■ **Extrait fourni**
#####

Cet accord sur la dette peut-il restaurer la confiance dans le dollar ?
A court terme, cette solution peut permettre de faire baisser les risques de défaut de paiement. Mais sur le long terme, rien n'est résolu, personne ne s'est attaqué à la source du problème, les Etats-Unis demeurent une économie endettée et les risques ne vont que croître dans le futur. La Chine, en tant que créancier, doit rester vigilante.
Faut-il se tourner vers l'achat de bons du trésor européen par exemple ?
La dette américaine n'a pas dépassé son produit intérieur brut (PIB) alors que c'est le cas dans certains pays européens. En Grèce, la dette est supérieure à 140% du PIB, en Italie à 100%. La notation des dettes publiques se dégrade à travers le monde. La Chine n'est confrontée qu'à de mauvais choix.
Cela dit, le pays ne peut pas mettre tous ses œufs dans le même panier, c'est pourquoi le gouvernement a commencé à investir dans les dettes japonaise, coréenne, et même grecque. Le choix grec ne semble pas évident mais les économies chinoise et européenne sont étroitement liées, il est donc logique d'acheter la dette européenne. Sinon l'Europe pourrait couler et entraîner la Chine dans son sillage. C'est le même raisonnement qu'avec les bons du trésor américain.
Justement la Chine peut-elle se désengager de la dette américaine?
Oui et le gouvernement essaie en ce moment de diversifier ses placements à l'étranger. Seulement, acquérir de la dette souveraine est politiquement sensible, certains Etats et opinions publiques sont réticents à l'idée de vendre des parts à la Chine.

#####

■ **Données enregistrées**
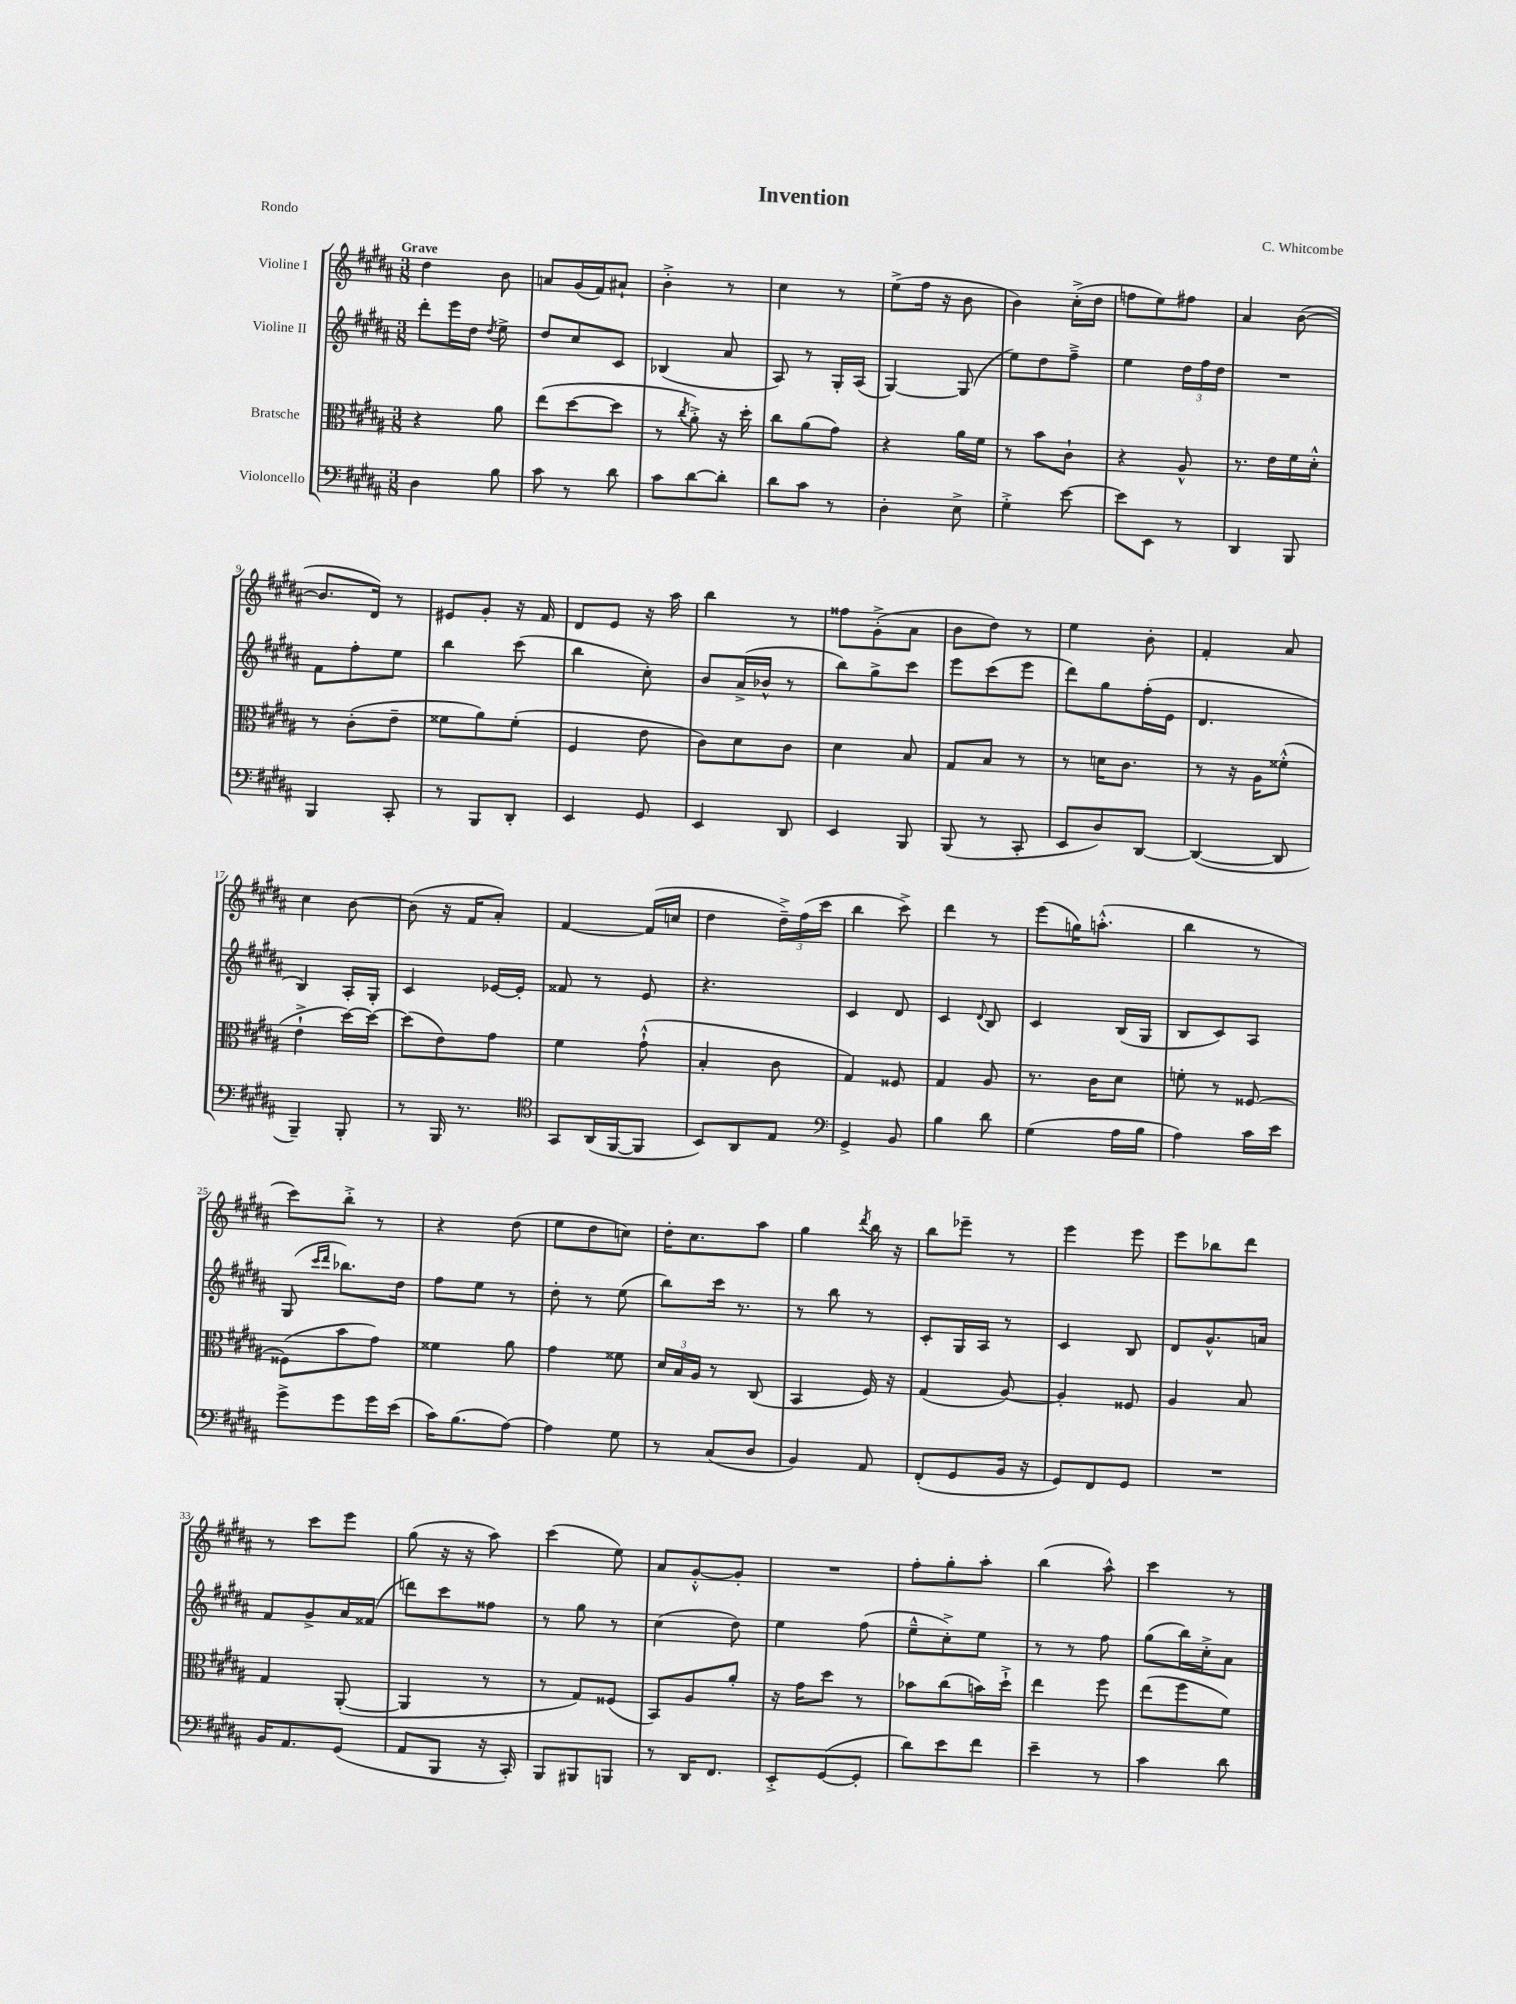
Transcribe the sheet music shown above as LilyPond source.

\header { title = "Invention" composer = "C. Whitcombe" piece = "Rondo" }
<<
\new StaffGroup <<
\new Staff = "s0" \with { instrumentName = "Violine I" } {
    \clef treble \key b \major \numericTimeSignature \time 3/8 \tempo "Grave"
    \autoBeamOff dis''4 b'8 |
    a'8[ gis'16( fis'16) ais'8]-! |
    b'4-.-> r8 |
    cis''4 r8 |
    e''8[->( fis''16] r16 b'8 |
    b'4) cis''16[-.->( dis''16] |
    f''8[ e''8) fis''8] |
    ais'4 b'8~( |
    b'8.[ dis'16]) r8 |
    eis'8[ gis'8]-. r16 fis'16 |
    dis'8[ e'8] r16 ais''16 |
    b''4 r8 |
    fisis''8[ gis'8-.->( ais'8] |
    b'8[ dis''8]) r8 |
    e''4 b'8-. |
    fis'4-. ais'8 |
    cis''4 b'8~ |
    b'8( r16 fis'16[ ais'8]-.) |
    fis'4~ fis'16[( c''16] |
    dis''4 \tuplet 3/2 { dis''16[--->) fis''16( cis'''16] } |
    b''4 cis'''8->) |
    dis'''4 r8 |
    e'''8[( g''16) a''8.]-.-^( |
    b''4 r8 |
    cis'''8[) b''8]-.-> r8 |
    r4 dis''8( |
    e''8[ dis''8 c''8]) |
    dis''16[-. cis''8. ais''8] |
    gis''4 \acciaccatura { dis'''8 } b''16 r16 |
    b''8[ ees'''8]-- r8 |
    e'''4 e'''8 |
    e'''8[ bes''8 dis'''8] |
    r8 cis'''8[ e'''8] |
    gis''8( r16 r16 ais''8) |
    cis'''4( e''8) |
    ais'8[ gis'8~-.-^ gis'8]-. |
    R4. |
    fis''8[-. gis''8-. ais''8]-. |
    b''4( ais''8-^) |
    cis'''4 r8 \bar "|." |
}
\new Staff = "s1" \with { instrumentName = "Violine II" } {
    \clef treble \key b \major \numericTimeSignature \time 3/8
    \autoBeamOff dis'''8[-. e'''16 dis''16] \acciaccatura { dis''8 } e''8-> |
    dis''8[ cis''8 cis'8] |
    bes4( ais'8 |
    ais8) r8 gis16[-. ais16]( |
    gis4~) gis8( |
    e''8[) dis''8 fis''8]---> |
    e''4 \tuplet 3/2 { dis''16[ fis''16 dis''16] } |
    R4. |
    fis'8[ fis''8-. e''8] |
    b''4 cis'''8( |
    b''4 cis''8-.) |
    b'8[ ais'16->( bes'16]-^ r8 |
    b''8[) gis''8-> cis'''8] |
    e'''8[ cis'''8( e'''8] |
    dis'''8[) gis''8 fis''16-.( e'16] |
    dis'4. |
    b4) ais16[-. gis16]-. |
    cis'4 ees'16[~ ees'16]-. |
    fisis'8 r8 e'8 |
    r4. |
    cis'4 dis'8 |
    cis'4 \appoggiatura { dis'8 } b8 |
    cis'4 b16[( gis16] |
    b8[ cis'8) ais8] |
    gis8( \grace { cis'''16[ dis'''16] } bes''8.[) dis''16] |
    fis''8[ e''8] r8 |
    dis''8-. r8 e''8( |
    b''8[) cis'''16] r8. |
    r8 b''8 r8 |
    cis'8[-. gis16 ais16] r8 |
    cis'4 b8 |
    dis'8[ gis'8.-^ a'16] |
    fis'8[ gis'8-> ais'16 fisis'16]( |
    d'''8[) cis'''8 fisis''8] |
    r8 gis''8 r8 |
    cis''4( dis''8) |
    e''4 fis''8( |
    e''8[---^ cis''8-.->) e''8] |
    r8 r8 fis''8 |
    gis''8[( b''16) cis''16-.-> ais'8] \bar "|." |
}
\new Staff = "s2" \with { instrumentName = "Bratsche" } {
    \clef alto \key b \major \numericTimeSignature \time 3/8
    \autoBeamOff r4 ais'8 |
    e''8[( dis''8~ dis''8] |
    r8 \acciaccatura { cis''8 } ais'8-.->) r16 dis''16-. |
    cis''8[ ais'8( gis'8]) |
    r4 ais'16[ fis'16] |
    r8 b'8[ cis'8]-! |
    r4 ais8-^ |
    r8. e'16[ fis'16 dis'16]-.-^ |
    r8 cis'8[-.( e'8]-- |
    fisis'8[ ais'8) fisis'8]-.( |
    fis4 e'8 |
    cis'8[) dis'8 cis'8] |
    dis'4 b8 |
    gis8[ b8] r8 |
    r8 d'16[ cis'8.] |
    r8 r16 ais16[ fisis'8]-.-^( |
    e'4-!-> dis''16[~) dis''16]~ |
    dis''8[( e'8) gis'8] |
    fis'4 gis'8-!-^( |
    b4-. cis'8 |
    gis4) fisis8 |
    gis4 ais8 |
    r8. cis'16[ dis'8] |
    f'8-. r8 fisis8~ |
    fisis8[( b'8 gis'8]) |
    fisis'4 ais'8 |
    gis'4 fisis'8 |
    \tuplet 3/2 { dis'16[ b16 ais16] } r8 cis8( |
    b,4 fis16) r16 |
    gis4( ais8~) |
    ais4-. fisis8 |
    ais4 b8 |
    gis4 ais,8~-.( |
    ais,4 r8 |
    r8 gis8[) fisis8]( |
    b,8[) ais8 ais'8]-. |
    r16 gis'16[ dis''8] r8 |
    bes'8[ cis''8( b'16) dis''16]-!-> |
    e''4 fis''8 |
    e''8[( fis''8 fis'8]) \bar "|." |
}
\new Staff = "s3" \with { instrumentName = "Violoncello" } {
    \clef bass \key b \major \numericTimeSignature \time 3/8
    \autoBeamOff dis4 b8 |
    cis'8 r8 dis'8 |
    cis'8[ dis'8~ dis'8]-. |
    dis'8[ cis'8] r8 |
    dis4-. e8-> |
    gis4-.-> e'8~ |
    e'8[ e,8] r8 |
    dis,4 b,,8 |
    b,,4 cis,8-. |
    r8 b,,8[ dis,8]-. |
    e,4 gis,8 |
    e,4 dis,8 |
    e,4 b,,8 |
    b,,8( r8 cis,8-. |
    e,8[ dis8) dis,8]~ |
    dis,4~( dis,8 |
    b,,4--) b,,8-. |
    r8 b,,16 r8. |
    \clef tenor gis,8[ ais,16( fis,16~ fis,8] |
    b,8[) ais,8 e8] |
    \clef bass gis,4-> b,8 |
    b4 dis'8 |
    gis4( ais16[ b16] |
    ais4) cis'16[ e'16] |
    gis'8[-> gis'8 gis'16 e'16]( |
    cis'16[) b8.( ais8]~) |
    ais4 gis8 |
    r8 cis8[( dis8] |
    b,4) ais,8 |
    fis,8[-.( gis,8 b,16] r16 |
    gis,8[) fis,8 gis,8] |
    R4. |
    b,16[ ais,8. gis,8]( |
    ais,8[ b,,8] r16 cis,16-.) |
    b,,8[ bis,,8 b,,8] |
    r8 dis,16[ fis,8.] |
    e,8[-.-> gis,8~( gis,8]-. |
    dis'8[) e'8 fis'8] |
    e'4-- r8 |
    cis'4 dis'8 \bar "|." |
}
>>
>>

#####

■ **Votre objectif**
Prolongez l'extrait sur la Chine face à la dette américaine en reprenant juste après sa dernière phrase. Les enregistrements proviennent d'une autre source que l'extrait.

■ **Réponse à fournir**
Toutefois, le déséquilibre des échanges commerciaux entre la Chine et les Etats-Unis est tel que la Chine possède une immense quantité de dollars, la Chine n'a donc pas d'autre choix que de financer la dette américaine. Investir dans les bons du trésor américain semble à bien des égards l'option la moins mauvaise.
La Chine, premier créancier des Etats-Unis utilisera-t-elle le creusement de la dette comme un levier diplomatique?
Je ne pense pas. Mais je suis certain que le gouvernement fera en sorte que la dette que nous détenons ne se retrouve pas dans une situation périlleuse ou qu'elle ne s'évanouisse pas purement et simplement. Et sur le sujet nous ne faisons pas confiance au gouvernement américain qui a déjà été volontairement malhonnête : rappelez vous l'assouplissement qualitatif de 2010 - cette dévaluation du dollar avait pénalisé les détenteurs de devises américaines, au premier rang desquels la Chine- ou encore le "choc de Nixon" en 1972, quand les Etats-Unis avaient décidé seuls de cesser la convertibilité de leur monnaie en or et transformer tout le système monétaire international.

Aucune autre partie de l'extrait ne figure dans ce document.